=== EXERCISE DATA ===

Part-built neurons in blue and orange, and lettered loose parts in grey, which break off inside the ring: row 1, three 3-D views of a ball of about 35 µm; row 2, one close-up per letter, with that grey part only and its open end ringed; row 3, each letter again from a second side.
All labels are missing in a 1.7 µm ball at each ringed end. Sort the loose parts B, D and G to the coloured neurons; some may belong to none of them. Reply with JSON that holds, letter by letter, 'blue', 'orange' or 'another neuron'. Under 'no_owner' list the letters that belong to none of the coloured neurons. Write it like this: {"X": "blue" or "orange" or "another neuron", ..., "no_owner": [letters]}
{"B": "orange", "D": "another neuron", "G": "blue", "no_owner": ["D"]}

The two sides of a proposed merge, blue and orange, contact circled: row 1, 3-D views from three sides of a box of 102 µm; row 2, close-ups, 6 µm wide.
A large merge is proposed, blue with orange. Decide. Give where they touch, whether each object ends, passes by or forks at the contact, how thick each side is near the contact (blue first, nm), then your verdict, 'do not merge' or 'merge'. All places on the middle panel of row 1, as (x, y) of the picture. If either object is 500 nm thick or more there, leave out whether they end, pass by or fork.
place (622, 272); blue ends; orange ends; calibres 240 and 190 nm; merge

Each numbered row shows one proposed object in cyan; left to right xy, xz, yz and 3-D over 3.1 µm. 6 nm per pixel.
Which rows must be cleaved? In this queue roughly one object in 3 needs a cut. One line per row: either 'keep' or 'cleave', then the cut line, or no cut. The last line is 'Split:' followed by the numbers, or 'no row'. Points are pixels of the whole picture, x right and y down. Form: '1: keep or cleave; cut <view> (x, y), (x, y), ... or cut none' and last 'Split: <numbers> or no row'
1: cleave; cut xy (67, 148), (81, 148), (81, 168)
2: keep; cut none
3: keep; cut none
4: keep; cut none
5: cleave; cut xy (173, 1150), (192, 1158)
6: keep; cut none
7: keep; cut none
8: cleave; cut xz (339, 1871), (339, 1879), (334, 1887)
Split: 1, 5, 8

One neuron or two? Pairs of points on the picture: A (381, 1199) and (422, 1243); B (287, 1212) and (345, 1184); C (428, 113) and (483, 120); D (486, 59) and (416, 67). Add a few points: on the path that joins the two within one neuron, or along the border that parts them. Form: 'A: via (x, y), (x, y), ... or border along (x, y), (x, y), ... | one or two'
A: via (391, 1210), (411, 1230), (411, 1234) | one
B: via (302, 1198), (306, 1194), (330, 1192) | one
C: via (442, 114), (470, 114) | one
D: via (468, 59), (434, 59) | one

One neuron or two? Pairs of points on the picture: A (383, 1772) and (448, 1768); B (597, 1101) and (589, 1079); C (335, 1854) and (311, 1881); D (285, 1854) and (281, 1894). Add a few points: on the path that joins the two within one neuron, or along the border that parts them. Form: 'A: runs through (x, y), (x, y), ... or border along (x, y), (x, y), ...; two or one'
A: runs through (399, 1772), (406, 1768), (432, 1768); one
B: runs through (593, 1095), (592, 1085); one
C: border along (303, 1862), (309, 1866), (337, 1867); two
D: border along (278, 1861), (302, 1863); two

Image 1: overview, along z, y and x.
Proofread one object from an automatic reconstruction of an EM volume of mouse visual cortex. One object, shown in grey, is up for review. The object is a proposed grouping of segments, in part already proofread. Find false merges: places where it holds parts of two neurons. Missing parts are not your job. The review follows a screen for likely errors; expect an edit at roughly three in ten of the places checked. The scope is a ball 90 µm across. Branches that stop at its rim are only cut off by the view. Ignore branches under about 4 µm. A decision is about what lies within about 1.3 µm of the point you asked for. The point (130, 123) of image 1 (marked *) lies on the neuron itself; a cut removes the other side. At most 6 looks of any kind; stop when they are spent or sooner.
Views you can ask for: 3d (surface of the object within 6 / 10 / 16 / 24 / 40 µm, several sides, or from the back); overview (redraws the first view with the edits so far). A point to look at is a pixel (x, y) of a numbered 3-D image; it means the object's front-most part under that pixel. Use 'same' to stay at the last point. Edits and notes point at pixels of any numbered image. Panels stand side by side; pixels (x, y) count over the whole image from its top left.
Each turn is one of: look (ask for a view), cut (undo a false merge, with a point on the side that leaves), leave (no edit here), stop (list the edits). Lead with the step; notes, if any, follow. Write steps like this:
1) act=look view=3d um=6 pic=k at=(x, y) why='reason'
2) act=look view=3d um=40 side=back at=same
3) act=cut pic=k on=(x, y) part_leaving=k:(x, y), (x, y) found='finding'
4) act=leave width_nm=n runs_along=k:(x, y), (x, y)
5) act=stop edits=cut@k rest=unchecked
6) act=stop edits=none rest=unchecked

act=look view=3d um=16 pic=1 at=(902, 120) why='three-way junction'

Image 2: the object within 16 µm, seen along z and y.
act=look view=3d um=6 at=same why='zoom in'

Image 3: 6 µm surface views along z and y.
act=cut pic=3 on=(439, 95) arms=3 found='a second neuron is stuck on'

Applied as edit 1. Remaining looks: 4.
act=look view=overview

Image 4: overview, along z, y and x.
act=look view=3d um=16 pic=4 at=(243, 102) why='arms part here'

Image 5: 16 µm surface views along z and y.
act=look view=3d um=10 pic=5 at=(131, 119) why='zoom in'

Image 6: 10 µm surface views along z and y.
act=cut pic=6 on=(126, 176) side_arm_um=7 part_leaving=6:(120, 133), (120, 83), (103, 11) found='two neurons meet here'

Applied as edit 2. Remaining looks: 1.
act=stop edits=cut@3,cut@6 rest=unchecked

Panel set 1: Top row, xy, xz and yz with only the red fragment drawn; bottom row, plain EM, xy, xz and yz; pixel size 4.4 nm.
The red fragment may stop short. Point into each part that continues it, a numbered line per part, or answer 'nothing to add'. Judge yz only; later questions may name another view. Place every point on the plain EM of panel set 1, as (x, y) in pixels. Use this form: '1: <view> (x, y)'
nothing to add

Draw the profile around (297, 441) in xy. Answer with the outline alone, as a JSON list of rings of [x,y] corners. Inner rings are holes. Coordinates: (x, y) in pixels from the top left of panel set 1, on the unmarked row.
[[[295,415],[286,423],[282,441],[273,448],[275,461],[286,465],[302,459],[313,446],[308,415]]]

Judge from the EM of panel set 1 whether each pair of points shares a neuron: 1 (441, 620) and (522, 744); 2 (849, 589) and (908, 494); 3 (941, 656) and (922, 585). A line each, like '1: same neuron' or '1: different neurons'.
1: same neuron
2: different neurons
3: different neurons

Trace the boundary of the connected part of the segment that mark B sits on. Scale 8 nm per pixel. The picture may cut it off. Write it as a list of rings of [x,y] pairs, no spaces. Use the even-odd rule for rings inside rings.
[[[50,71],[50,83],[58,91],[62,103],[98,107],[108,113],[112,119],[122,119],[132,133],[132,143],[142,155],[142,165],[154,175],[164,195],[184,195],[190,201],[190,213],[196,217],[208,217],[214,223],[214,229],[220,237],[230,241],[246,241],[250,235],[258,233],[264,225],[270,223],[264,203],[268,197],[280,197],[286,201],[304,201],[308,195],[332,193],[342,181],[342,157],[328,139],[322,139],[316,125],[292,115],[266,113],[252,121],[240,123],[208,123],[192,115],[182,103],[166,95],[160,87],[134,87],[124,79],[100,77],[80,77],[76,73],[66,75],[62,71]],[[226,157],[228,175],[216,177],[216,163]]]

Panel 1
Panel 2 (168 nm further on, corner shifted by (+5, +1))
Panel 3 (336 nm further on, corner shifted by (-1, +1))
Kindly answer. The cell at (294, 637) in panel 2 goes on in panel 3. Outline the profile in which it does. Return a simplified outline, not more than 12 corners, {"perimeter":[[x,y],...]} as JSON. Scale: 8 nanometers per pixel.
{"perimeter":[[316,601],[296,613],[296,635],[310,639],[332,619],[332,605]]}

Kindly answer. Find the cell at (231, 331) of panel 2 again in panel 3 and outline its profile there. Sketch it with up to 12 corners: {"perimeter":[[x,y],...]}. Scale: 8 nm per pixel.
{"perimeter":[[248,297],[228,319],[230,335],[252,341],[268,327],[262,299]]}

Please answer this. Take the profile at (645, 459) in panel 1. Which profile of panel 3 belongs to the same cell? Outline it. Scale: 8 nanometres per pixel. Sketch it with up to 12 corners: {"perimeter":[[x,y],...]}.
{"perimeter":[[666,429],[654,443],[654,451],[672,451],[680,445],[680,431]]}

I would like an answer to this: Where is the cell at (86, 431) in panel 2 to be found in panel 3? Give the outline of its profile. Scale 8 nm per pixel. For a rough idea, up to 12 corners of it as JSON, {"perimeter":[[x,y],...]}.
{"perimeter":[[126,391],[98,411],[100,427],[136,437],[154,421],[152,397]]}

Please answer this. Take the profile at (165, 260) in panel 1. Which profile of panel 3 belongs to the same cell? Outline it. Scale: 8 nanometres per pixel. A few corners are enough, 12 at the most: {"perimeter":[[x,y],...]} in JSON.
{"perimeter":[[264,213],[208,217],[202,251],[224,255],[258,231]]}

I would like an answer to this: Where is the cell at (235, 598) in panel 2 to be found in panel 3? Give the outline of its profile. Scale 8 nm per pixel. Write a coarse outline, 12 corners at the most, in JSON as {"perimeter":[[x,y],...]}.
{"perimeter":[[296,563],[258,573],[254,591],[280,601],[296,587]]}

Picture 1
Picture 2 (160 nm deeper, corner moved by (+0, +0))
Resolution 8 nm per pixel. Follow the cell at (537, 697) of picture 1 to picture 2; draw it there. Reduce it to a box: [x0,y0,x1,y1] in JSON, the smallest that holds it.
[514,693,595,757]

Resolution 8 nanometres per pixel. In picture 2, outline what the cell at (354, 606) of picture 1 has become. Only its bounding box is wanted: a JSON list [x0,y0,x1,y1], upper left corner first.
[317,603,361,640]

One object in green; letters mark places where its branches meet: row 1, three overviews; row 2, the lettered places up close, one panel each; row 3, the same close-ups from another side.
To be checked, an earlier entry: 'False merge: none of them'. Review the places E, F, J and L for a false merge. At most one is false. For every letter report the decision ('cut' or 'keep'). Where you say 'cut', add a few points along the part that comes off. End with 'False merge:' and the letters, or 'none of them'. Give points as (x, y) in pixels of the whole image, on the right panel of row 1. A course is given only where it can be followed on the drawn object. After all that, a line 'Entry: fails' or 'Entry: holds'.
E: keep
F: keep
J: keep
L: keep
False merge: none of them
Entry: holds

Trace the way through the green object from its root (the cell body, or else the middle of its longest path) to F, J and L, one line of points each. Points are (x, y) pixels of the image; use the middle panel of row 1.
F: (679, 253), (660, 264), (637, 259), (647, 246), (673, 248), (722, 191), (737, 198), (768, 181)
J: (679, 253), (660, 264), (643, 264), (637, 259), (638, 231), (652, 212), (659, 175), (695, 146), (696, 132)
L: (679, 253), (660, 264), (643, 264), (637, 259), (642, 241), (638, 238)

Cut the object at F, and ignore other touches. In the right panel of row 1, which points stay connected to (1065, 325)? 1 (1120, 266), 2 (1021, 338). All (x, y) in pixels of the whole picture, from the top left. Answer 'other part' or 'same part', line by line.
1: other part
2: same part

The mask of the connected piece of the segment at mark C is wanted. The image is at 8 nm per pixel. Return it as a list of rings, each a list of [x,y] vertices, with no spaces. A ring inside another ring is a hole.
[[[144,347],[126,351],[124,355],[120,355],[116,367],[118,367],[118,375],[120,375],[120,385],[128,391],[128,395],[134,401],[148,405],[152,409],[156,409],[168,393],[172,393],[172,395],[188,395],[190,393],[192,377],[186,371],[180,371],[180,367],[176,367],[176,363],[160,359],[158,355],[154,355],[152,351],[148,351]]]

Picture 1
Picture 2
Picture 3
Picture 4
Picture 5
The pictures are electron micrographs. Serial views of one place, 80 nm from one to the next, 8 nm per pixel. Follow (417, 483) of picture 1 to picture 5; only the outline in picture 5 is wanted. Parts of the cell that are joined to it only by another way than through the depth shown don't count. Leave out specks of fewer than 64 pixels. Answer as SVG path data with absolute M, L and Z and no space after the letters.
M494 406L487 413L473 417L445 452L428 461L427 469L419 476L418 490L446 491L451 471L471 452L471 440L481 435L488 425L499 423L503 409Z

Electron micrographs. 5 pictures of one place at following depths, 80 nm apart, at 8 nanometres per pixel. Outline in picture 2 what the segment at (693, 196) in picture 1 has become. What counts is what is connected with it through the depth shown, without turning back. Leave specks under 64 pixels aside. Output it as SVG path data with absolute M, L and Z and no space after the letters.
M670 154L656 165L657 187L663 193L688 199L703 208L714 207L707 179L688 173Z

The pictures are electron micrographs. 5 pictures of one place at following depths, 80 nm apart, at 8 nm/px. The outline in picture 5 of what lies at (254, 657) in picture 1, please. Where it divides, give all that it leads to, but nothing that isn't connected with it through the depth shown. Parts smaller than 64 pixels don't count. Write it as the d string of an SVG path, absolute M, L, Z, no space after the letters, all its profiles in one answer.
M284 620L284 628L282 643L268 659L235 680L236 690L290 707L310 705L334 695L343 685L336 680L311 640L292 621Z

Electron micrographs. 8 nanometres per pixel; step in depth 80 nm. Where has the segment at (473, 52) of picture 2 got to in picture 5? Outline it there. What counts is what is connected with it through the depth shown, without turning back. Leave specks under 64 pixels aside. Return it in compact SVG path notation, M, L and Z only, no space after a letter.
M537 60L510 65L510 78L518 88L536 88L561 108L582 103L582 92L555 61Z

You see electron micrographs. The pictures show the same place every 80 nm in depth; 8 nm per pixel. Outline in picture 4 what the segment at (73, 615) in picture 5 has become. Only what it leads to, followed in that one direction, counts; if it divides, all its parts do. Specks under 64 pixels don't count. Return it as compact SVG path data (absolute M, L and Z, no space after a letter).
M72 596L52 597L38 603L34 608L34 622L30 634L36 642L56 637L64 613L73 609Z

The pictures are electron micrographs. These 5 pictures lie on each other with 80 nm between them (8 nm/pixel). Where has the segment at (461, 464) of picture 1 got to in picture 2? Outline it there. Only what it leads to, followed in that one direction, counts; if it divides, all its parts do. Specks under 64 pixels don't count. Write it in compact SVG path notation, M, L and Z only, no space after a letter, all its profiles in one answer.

===

In the entries above, identify each line that includes the string "further", then copy it.

Panel 2 (168 nm further on, corner shifted by (+5, +1))
Panel 3 (336 nm further on, corner shifted by (-1, +1))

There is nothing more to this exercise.